How is the jQuery selector $('#foo a') evaluated?

谁说胖子不能爱 提交于 2019-12-17 21:44:07

问题


As a example of jQuery code (https://coderwall.com/p/7uchvg), I read that the expression $('#foo a'); behaves like this:

Find every a in the page and then filter a inside #foo.

And it does not look efficient.

Is that correct? And if yes, how should we do that in a better way?


回答1:


That is correct - Sizzle (jQuery's selector engine) behaves the same way as CSS selectors. CSS and Sizzle selectors are evaluated right-to-left, and so #foo a will find all a nodes, then filter those by nodes that descend from #foo.

You improve this by ensuring that your leaf selectors have a high specificity, usually by giving them a class or ID.




回答2:


how should we do that in a better way?

Use the context parameter from jQuery.

$('a', '#foo');

Now jQuery will search all anchors within the context of the element with id: foo.

In your query the context is defaulted to document when omitted:

$('#foo a'); == $('#foo a', document); 

In this case, your query is indeed not efficient.

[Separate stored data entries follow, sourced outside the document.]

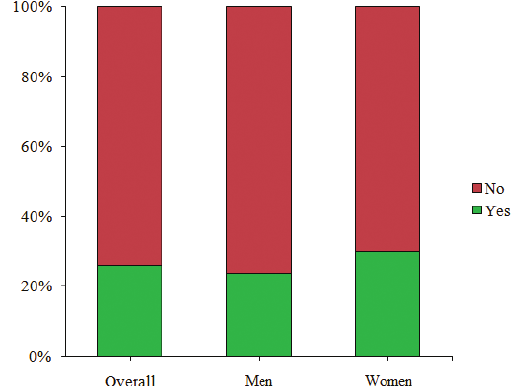
Figure A13. Responses to K13: “Before completion of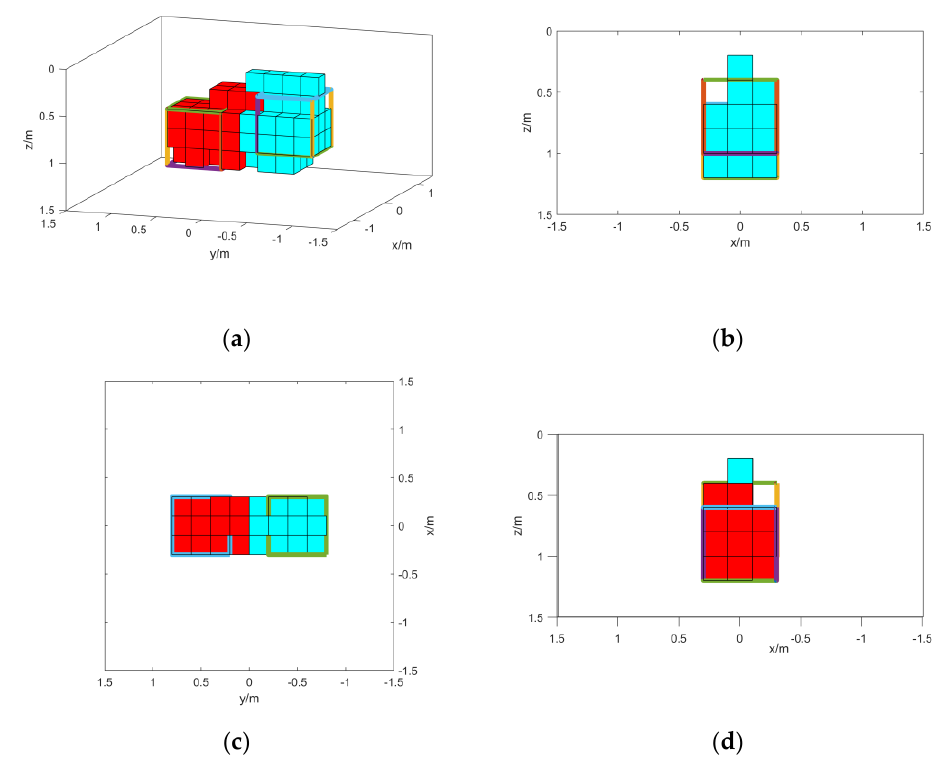
Figure 8. ( a ) Method 3 inversion results; ( b ) right-side view of method 3 inversion results; ( c ) top view of method 3 inversion results; ( d ) left-side view of method 3 inversion results. Table 4. Root mean square error between inversion results and measured data under different meth- ods.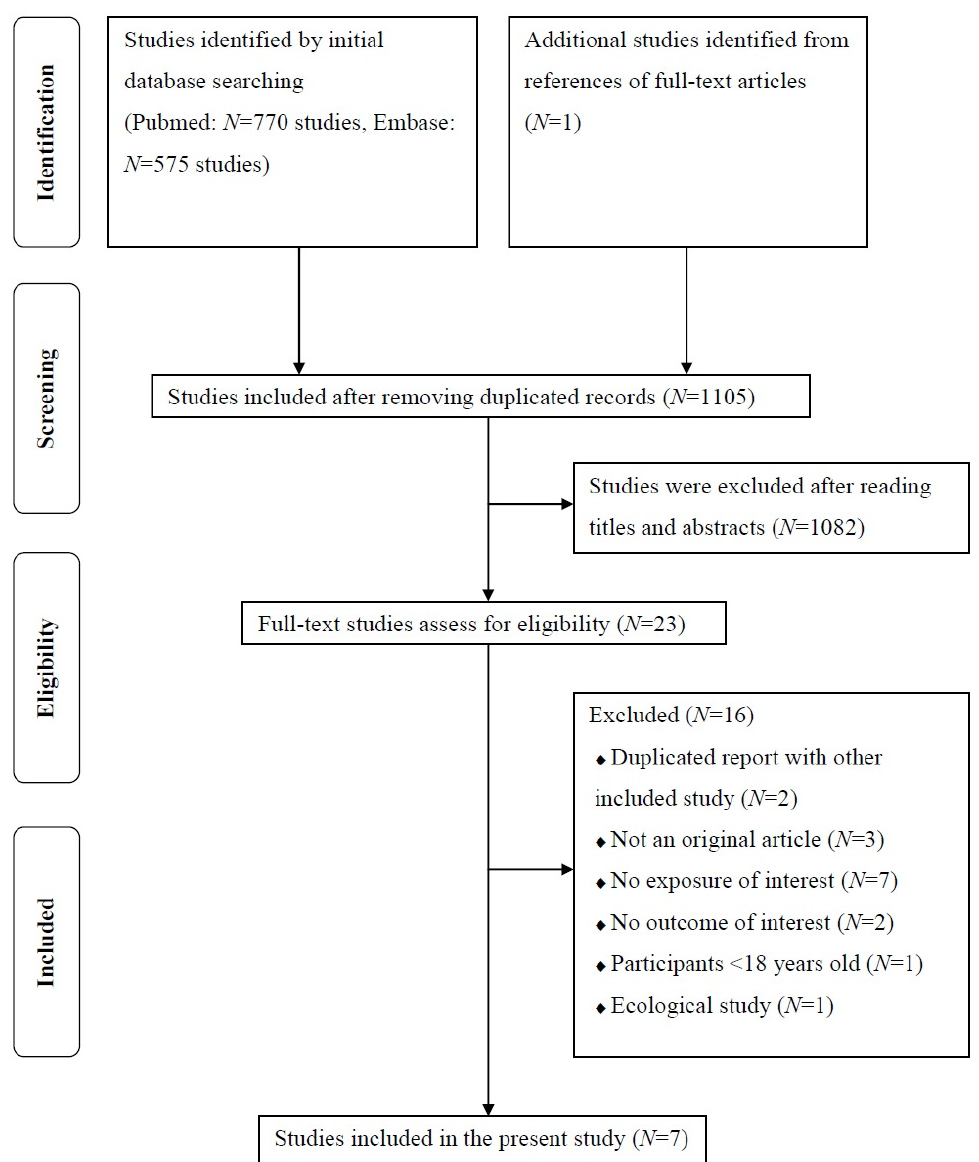
Figure 1. Flow diagram of articles included in the present study.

You might take a look at this article.




回答3:


While it is true that Sizzle is a right-to-left engine (which is the same way css is interpreted), it is not true that the specific selector in your example would select all anchor elements on the page and then filter their parents to match the id of "foo". Sizzle actually optimizes any selector that starts with an ID and uses that as the context for the entire selection, rather than using the document. In other words, the selector you've chosen basically translates to:

document.getElementById("foo").getElementsByTagName("a")

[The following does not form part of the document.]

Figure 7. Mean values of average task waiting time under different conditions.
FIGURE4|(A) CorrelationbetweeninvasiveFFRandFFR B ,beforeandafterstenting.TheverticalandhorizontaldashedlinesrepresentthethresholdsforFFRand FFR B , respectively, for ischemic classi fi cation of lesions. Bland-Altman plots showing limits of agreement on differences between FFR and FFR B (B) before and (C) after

Really, that's not a bad selector at all.

However, given the other things jQuery needs to do (which includes looping over the elements to merge them onto the jQuery instance), jQuery("#foo").find("a") will always be the fastest because jQuery implements a jQuery object creation shortcut for id-only selectors, and then it does the find rooted from #foo.

In other words, Sizzle itself is not much different when doing Sizzle("#foo a") and Sizzle("a", document.getElementById("foo")), but jQuery("#foo").find... will be faster because of jQuery's own ID shortcut.

By the way, my remarks on Sizzle is assuming querySelectorAll is not being used. If it is, Sizzle just passes it on to qsa, which still isn't as fast as using jQuery's ID shortcut.




回答4:


You can use find() for more granular control on your selector order:

$('#foo').find('a');

This will of course be more impressive with more complex selectors, where you can chain find() and filter().

For the record $('#foo').find('a') === $('a','#foo')

[Update] ok, I realized later that it's exactly what your link says...

The jQuery selector engine (Sizzle) has been refactored last year, you'll find detailed explanations here: http://www.wordsbyf.at/2011/11/23/selectors-selectoring/




回答5:


Instead of filtering with a inside #foo elements, simply attach a class to a elements and get a elements with class like $("a.class");. This would be more efficient.




回答6:


Yet another "try it for yourself":

  1. jsperf for various selectors on 10000 elements
  2. jsperf for various selectors on 300 elements
  3. jsperf for various selectors on a "more representative DOM"

Doesn't seem to be much difference with a "flat" DOM (1 & 2), but the performance varies much more with a nested DOM.

Also note that some of the test cases aren't selecting the correct elements (i.e. $('.a') vs $('.a', context)), but I left them from the original tests just for comparison.




回答7:


This example will retrieve the all anchors elements a in an element called foo, to Find every a in the page and then filter a inside #foo as you want u should select a #foo

$("a #foo");

this will retrieve all the foo elements inside a elements.